The LINCS XTriples templates expect your source files to conform to the templates in LEAF-Writer. If you are working with files that do not conform to these templates, please transform your TEI using the XSLTs linked from the XTriples documentation. For details on these conversion templates and XSLTs, see our XTriples documentation.
For additional extractions not covered by the XTriples templates, you will need to follow another workflow. If you have fairly regularized XML data then you could follow the structured data workflow, otherwise the semi-structured workflow. If there is significant natural language text contained in the TEI documents, then use the natural language workflow to extract facts from those textual elements.
The Natural Language Data workflow is still in progress. Check back over the next few months as we release the tools described here.
The task of extracting triples from natural language text in an automated way—without a human manually marking up a document—breaks down into the tasks of named entity recognition (NER) and relation extraction (RE), where we use a computer system to predict which words or phrases in the text represent named entities and what relationships the text expresses between those entities.

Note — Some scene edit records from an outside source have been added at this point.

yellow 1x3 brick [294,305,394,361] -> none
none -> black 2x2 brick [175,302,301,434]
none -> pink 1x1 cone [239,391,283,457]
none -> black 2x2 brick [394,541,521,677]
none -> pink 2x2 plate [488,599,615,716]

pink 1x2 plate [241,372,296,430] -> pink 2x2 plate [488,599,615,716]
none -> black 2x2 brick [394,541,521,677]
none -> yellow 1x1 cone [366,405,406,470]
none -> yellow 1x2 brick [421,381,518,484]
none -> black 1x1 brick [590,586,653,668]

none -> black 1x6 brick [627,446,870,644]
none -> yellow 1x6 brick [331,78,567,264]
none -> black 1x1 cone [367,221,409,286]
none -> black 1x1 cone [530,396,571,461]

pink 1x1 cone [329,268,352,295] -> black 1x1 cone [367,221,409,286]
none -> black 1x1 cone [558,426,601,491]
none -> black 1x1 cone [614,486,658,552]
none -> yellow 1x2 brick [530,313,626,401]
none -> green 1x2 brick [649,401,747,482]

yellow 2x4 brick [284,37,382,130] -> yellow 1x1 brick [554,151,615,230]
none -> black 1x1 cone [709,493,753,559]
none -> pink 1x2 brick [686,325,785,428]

LINCS has developed APIs to make these automated tasks accessible. These APIs take plain text as input and output either:
- Triples where the predicate—or relationship—must be from a list of allowable predicates
- Triples where the predicate can be any word or phrase from the text
The first is the fastest and most reliable way to generate valid LOD, but limits the number of triples you will get because of the limits on possible predicates. The second method will give you many more triples to start with and can act as a productive first step in a more manual approach where a human goes through and cleans up the extracted triples. LINCS tools provide both of these options to you.

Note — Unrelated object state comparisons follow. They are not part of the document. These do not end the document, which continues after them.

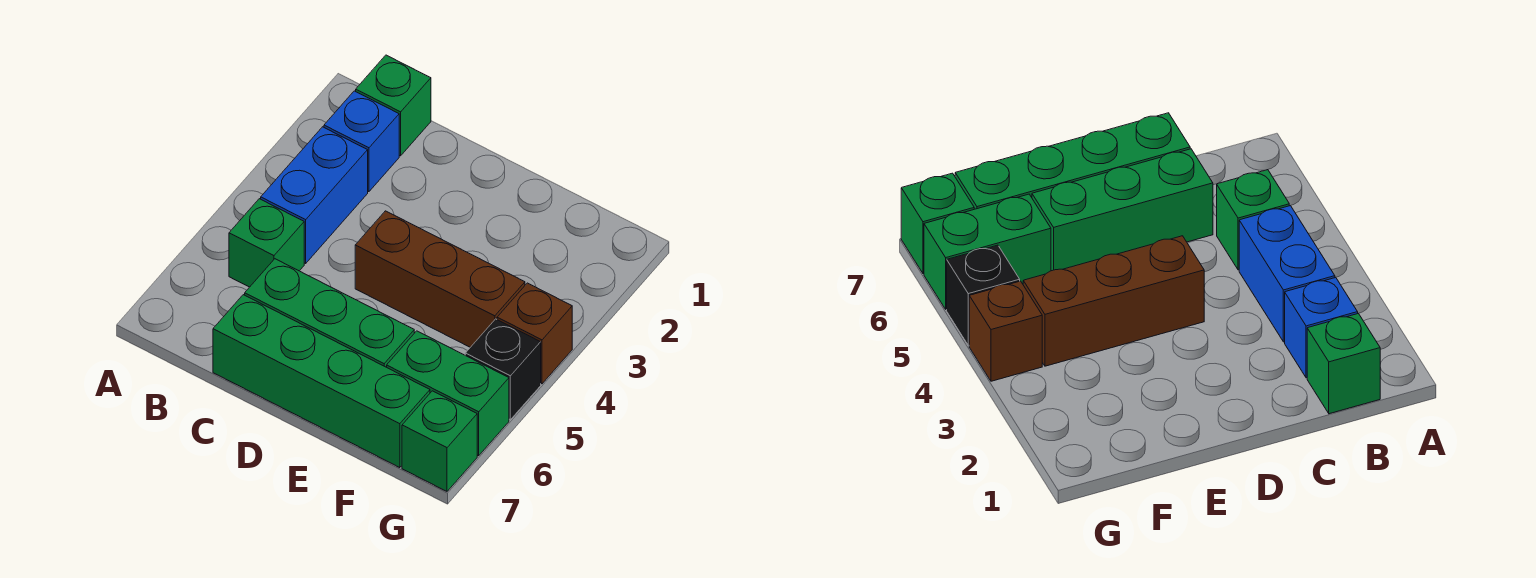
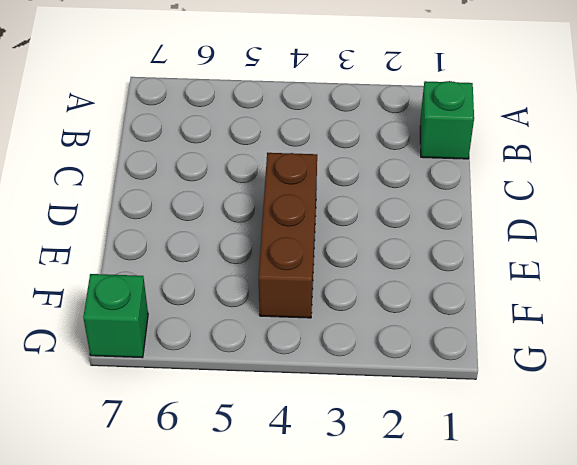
none -> blue 1x1 brick [324,91,399,192]
none -> blue 1x2 brick [261,127,368,263]

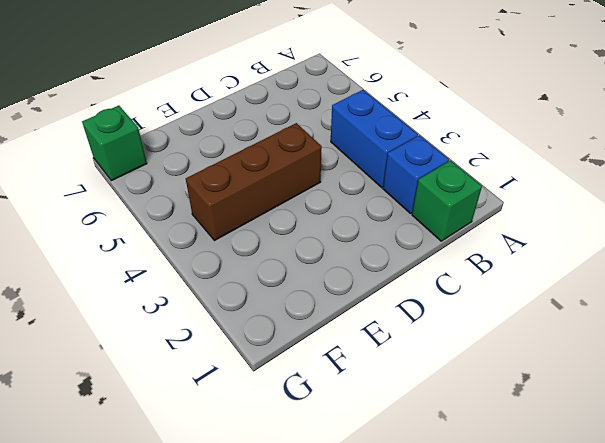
none -> green 1x1 brick [229,199,304,287]
none -> green 1x3 brick [245,259,414,367]

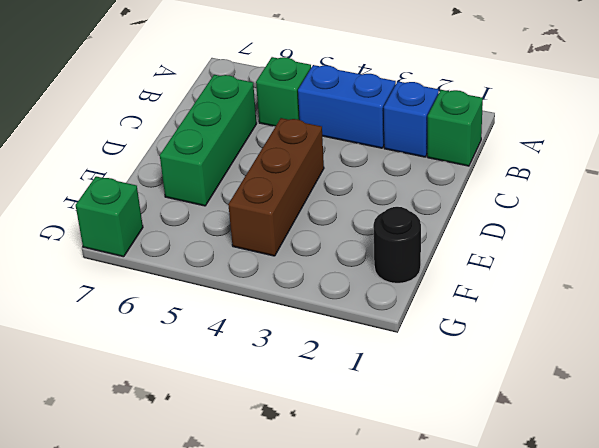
black 1x1 round brick [373,207,421,283] -> none
none -> green 1x4 brick [213,295,430,468]
none -> green 1x2 brick [387,331,509,456]

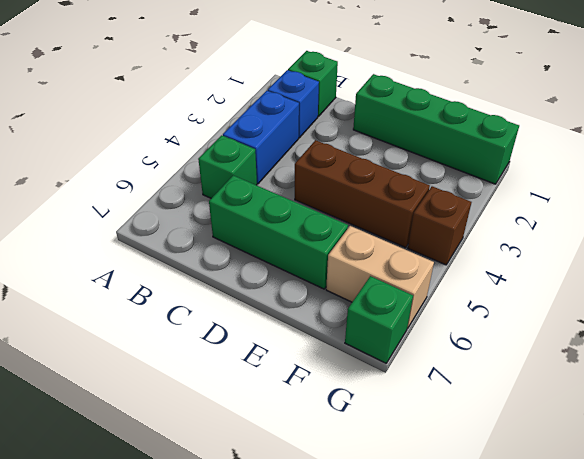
green 1x4 brick [353,74,519,184] -> green 1x4 brick moved to [213,295,430,468]
tan 1x2 brick [326,226,434,328] -> green 1x2 brick [387,331,509,456]
none -> black 1x1 brick [465,319,541,420]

This level of automation is meant to be a faster, though less precise, conversion method than that of the structured conversion workflow or a manual treatment of natural language texts. If your Research Team has the time, then you can put more manual curation into it, using the tools as a starting point.
These extraction APIs will be part of LINCS-API and made accessible through programming notebooks and eventually through tools such as NERVE. In the meantime, NERVE is a great starting point for creating LOD from natural language texts even without the future relation extraction functionality. It allows you to tag entities in the text, reconcile them against external LOD sources, and then connect the mentions of those entities to the source text using the web annotations data model (WADM). LINCS can then help you transform NERVE’s output into CIDOC CRM triples ready for publication with LINCS.
One of the systems that we are using behind the scenes of these APIs is made possible through our collaboration with Diffbot. We have worked with them to tailor their Natural Language Processing API to handle the unique challenges of processing humanities texts.
The triples output from these automated systems may change slightly each time you run them if you edit the input text or if the system has updated since your last run. If you plan to run the tools on the same texts multiple times, consider how you will merge all your results after. For example, if you are manually reviewing to remove incorrect facts, keep track of those so that you can automatically remove them from future results.
After extracting triples with these tools, depending on how you choose to balance time versus data quality, you may want to inspect the results, removing inaccurate extractions and potentially adding missed triples. Finally, LINCS has an additional API to transform triples with predicates from our allowable list into CIDOC CRM triples ready for the Validate and Enhance step.
You should now have RDF data that follows LINCS’s ontology and vocabulary standards. Your data may not be quite ready for ingestion into the LINCS triplestore yet, but it will be after some final cleanup in the next step.